The name wasn’t supposed to stick. It originated from a joke—Left Brain, a member of the hip-hop collective Odd Future, got so tired of answering the question “Where are you from?” that he said he was going to start answering, “From the Internet.” He figured the band would swap it out for something better when they thought of it. But they never did.
But it turns out to be a fitting name for the soul band formed by Syd tha Kid and Matt Martians, two producers who met on the Internet back in the MySpace days, released their first EP for free online and whose third album, Ego Death, released this week on Odd Future Records, is a call for an end to the zeroes-and-ones-fueled narcissism that characterizes the Internet age. As Martians explains, “For our generation, a lot of ego is based on follower counts or likes or retweets.”
Yet “ego” is far from the first word that comes to mind upon meeting Syd and Martians, who, on a recent summer afternoon at New York City’s Ace Hotel, are swaddled in sweatpants. Syd apologizes for being enshrouded in her hoodie—the AC is blasting—then Martians, who is also an illustrator, apologizes for doodling while we chat (“I answer way better when I’m drawing,” he says).
Ego Death plays like a Sunday afternoon holed up in the bedroom, the melodies a soothing blanket to crawl under. Syd’s voice is a handshake between sensuality and swagger—melting incantations of love and lust when she sings of “cigarettes and sex on your breath” and indifferent bravado when she fantasizes a getaway scene: “kilos in the back seat, million in the briefcase.” Luscious jazz guitar flows buoyantly beneath. Though the album is billed as soul, its sound defies easy categorization.
It’s also an impressive showing for a singer who never intended to sing. Growing up Sydney Bennett in Los Angeles (her stage name was a childhood nickname bestowed by her brother), Syd, now 23, built a studio in her parents’ guesthouse when she was 14. “When I started making music, I just wanted to be the producer who sang the hooks,” she says. “I wanted to be Pharrell, honestly, the one who made the beats and was in the music video with the girls.”
After meeting on MySpace, Syd and Martians (real name Matthew Martin), 26, a self-taught producer who also plays keys, soon became roommates, their living room a studio they could stumble into from their bedrooms every morning. When Syd talks about what drew her to Martians’ music, she slips into producer-speak: “Everybody else, they have the synth chords with the one lead and the dub drums, but he would have dub drums and then one sound that comes out of nowhere, and I was like, ‘Wow, I wonder how he makes that.’”
Martians and Syd—who still put out albums on the Odd Future label, though the group has largely disbanded to pursue separate endeavors—originally intended to make their beats, write their songs and then hand them off to other artists to sing. But when they couldn’t find the right people, Syd tried singing them herself—and her voice is so achingly natural it sounds almost like breathing.

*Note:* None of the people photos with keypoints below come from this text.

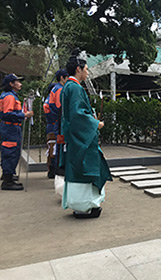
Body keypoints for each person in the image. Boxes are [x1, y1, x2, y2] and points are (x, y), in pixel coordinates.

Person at [60, 49, 112, 218]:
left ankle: (86, 205)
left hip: (76, 137)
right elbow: (78, 115)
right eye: (86, 69)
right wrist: (96, 123)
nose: (88, 72)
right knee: (86, 168)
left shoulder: (69, 87)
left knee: (82, 169)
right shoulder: (74, 88)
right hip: (80, 138)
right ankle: (85, 206)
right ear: (78, 69)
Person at [0, 74, 34, 190]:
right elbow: (7, 114)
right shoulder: (9, 97)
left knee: (12, 151)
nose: (20, 84)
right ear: (11, 84)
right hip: (11, 128)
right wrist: (23, 115)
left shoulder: (10, 96)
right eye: (17, 82)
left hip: (11, 128)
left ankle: (8, 175)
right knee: (10, 151)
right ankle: (7, 181)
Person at [43, 69, 68, 178]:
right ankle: (55, 170)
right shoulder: (59, 90)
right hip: (56, 124)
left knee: (54, 147)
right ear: (62, 78)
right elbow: (59, 109)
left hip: (53, 123)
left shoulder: (55, 91)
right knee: (56, 147)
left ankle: (54, 169)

Most of the songs on Ego Death are about love and lust, and the fact that Syd’s singing to women on these tracks is refreshingly unremarkable. She speaks with a mix of frustration and humility of the press she’s gotten for being an out gay artist. When a profile turned out to be focused entirely on her sexual orientation instead of the band’s first album, she says, “I was like, damn, that was not supposed to be about that.” She says it’s flattering when people see her as a gay icon in the music industry, but it’s not her defining identity. “I’m totally supportive of the movement, obviously,” she says. “But I want people to love me for my music.”
Amid the love and lust on Ego Death is one track, “Penthouse Cloud,” that wedges itself more deeply than the rest into the conscience. In it, Syd sings, “Did you see the news last night? They shot another one down/ Does it even matter why? Or is it all for nothing?” Her syrupy falsetto floats high above the ground, dejected and singed with pain. The chorus is a challenge to a higher power: “Father, who art in heaven, is this how you saw it when you made your creation? Is this what you wanted?”
Syd wrote the song the morning after the Michael Brown verdict was announced. It wasn’t meant to be religious—Martians says both he and Syd “follow the moral basis of religion” without being particularly religious themselves. Neither is it meant as a political protest song. If anything, it’s philosophical.
“It’s almost like a big why,” Martians says, questioning not only why so many black men have been killed by police, but also, he says, “starvation, tsunamis. Just a big question, man, why?” Syd finishes the thought: “If everything happens for a reason, what’s the reason?”
They both shrug. They don’t have the answers. And they won’t pretend to, either—they’ve long since checked their egos at the door.